Friday, September 15, 2023

Weaving Sunlight and Shadows: My Odyssey Beyond a Murderous Guru's Deathly Vice

 A letter received from a reader of  Scourge: The Demise of Critical Thinking in the Age of Donald Trump.

My awakening to the crazy world of self help and recovery from its vice like grip occurred after a quite fantastical and unique experience. One thing I have learned is  that you cannot download anyone else’s ‘system’ or ‘process’ and make it work for you. I think you need to pick through each person’s life experiences for the wool to weave your own tapestry. Certainly with the money, time, energy and hopes invested in other people’s ego creations I could have weaved the Bayeux and then some!!!

What I can say though is that in a bid to understand my abusive childhood and how different I appeared to be from my family I embarked upon a 20 year quest to understand who and what I was. Yes, I fell, hook, line and sinker for the self help and personal development game.

More recently,  over the last 10 years I have stuffed myself silly with Law of Attraction (LoA) type teachings that mainly block out anything negative or ‘not of the light’ and thus, have given my power away more or less to anyone with a cheering claim or nice smile.  Then, even worse I started creating courses and taught them to other unsuspecting fools. Cringe worthy stuff called how to be happy and living the attitude of gratitude…(spewing into a bucket).

Yes, I was a spiritual prostitute except that I paid to turn tricks. God, put like that it is embarrassing and hysterical in equal measure.

Then, a catastrophe of epic proportions that turned all of the LOA stuff on its head, inside out and doing somersaults occurred!!!!

It would fill a book and then some and perhaps one day I will come across someone who wants to take it on. Certainly NBC Dateline wanted to make a 2 hour documentary around events that led from my catastrophe….

Well, your wondering what it was, aren’t you? Mmmmmm how to encapsulate the magnitude in a few paragraphs… (deep breath).

Essentially I met a psychopath (probably the physical manifestation of all the repressed and ignored negativity and blocked out critical thinking from the last 10 ‘positive’ years!!!).

I sunk every penny into a series of businesses with him, got into a hellish personal relationship with him that involved every kind of abuse and threats etc, helplessly watched him systematically destroy several other people and then once I had withdrawn from him and the businesses despite what was on the line (everything material I had) – saw him flee the UK leaving a quagmire of 103 serious problems that escalated into near bankruptcy, over 50 threatened court actions, insurance issues, tremendous weight gain and the utter desecration of everything I believed in.
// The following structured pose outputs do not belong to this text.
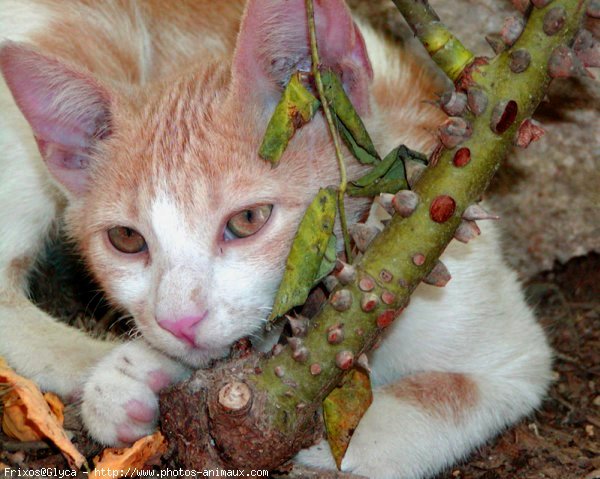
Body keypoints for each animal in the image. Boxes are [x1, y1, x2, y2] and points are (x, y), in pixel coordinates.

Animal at [0, 0, 552, 479]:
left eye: (248, 220)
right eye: (126, 239)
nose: (179, 322)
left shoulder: (496, 324)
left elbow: (452, 391)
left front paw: (348, 438)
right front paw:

I was massively affected – physically, mentally, emotionally, sexually, financially and spiritually.

Essentially ‘I’ ceased to exist. I became a recluse, stayed away from everyone and everything except what I could not possibly avoid, stopped going out, answering the phone, showering, getting dressed. The only respite from the fireball of pain and stress engulfing EVERY facet of my life was the safety net of suicide. I knew I could kill myself.  I longed for absolute annihilation! I didn’t just think it, I investigated the subject, formed a plan and came seconds away from carrying it out several times – stopped only by my love for my cats and who would care for them?

Without a doubt the worst aspect of all of the above was the belief I had created and attracted it. I spent nearly a year on a wild goose chase torturing myself further by trying to work out why and how a lifetime of positive thoughts and actions had created a monster and a monstrous situation that took 2 years hard time to resolve and was so permanently life changing…

There wasn’t any answers other than the LoA was either horse shit or used wrongly could be disastrous.

I stumbled upon your book which helped as it showed all the guru’s in meltdowns of their own, and I started looking at the shadow stuff that was all around me. For 8 months I delighted in oozing out every shred of anger and negative energy that had long been encased in the basement of my psyche until one day I realised that negative energy was not better or worse than its opposite - just different and that both are required for a reasonably happy existence. Duh…

I knew I was in recovery when my critical thinking skills began to creak into action again and I started reading novels (!!!). I have emerged back out into the sunlight but armed with self reliance that life goes up and down and around and around and ‘this too shall pass…’

Having been kicked out of society I feel quite content to potter around doing not very much. I take each moment as it comes. I delight in the joy that flows out of simple things but at the same time when I feel enraged or angry or pissed off I beat up my pouf fee and enjoy that just as much as all the smiling.

I am content to not know who/what is behind everything and to surrender to whatever pulled me through. Forgiveness has and is helping me with all that happened – even the near murderous hatred I feel towards lawyers (laughing). 

Footnote: My former business partner Michael Lane went on to murder a woman in a particularly gruesome way and then tried to run over and kill a transsexual in the dead woman’s car. He is currently in Clark County Detention Centre, Vegas (where else?!) awaiting trial and possible death penalty next year.

Mmmmm not sure any of this would help anyone. There may be a few ears of corn if you pick through… (raucous giggles).

Hope all in your world is dark and light!!!!